> _PROVIDED TEXT_

# [SOLVED] Unable to connect to EA Origin



## Ysquanir (Nov 30, 2012)

Hello,

when I try to go online on Origin I get the following error: "NOT CONNECTED TO ORIGIN. Unable to connect. Please check your internet connection, or try again later if the problem persists"

The first time I got this error was two weeks ago. The funny thing is that it only happens when I'm connected to the internet via my home DSL link; when I use my 3G USB dongle it works fine.

I also noticed that the network tray icon has an exclamation mark in yellow triangle over it, and when I point at it, it says: "Vigor 2700 (*router name*), No access to the internet" (Note: This is translated from Slovak, the wording in English versions of Windows may differ. Thought I'd mention this in case there can be different types of error like this). I noticed this the day when I couldn't connect to Origin for the first time and I'm fairly sure it wasn't happening before that. The thing is that I DO have access to the internet, I'm typing this while connected via that router. Everything, but Origin, is working.

> _RECORDS SUPPLIED_
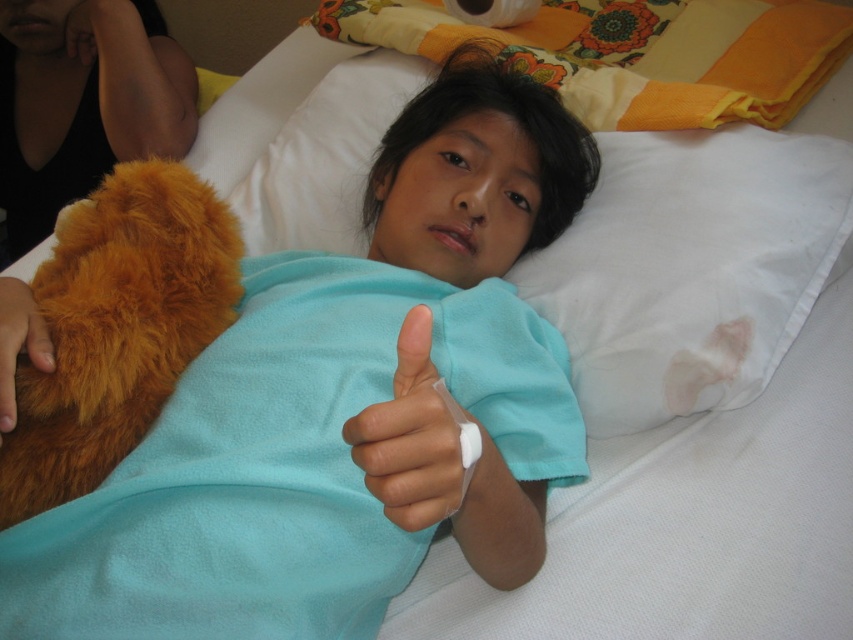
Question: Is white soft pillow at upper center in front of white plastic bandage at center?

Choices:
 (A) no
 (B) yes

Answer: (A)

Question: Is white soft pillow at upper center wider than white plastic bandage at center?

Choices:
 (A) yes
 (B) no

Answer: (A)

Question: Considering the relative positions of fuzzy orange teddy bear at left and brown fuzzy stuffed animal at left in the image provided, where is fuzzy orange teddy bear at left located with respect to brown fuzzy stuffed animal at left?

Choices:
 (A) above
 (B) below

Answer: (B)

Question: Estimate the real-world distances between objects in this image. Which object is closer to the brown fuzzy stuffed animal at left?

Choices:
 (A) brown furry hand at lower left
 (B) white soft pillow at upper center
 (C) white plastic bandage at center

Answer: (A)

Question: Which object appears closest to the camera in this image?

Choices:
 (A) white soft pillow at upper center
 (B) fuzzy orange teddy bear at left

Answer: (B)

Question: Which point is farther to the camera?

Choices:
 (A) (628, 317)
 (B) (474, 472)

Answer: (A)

> _REQUESTS_
**a.** Copy out the Origin connection thread word for word, everything from "## Ysquanir (Nov" down to "it works fine.".
**b.** Write the next part of the Origin connection thread, picking up after its last sentence.
The records are separate from the Origin connection thread.

> _RESPONSES FOR EACH TASK_
**a.**
## Ysquanir (Nov 30, 2012)

Hello,

when I try to go online on Origin I get the following error: "NOT CONNECTED TO ORIGIN. Unable to connect. Please check your internet connection, or try again later if the problem persists"

The first time I got this error was two weeks ago. The funny thing is that it only happens when I'm connected to the internet via my home DSL link; when I use my 3G USB dongle it works fine.

**b.**
Have you guys got any idea what I could do? I want to try everything possible on my end before pestering my ISP (they have been increasing internet speeds around that time, so they could have messed something up on their end).

I'm looking forward to your suggestions.


----------



## Ysquanir (Nov 30, 2012)

*Re: Unable to connect to EA Origin*

One Windows reinstall and several hours of tinkering with Windows updates later I found out that the problem was caused by... Avast?!

Once I knew this and did a search for "avast ea origin" quite a few results came up, even with some solutions. I don't plan on using any of them, though, I didn't like Avast that much anyway, so I'm going to replace it with something else (Thinking of Microsoft Security Essentials, would you recommend it or should I get something else?).

Hopefully this will help someone, so that they won't have to waste as much time as I have


----------



## koala (Mar 27, 2005)

Thanks for posting back with your solution.

https://help.ea.com/article/programs-that-may-cause-conflicts-with-origin

MSE would be a good replacement, or the free version of Avira.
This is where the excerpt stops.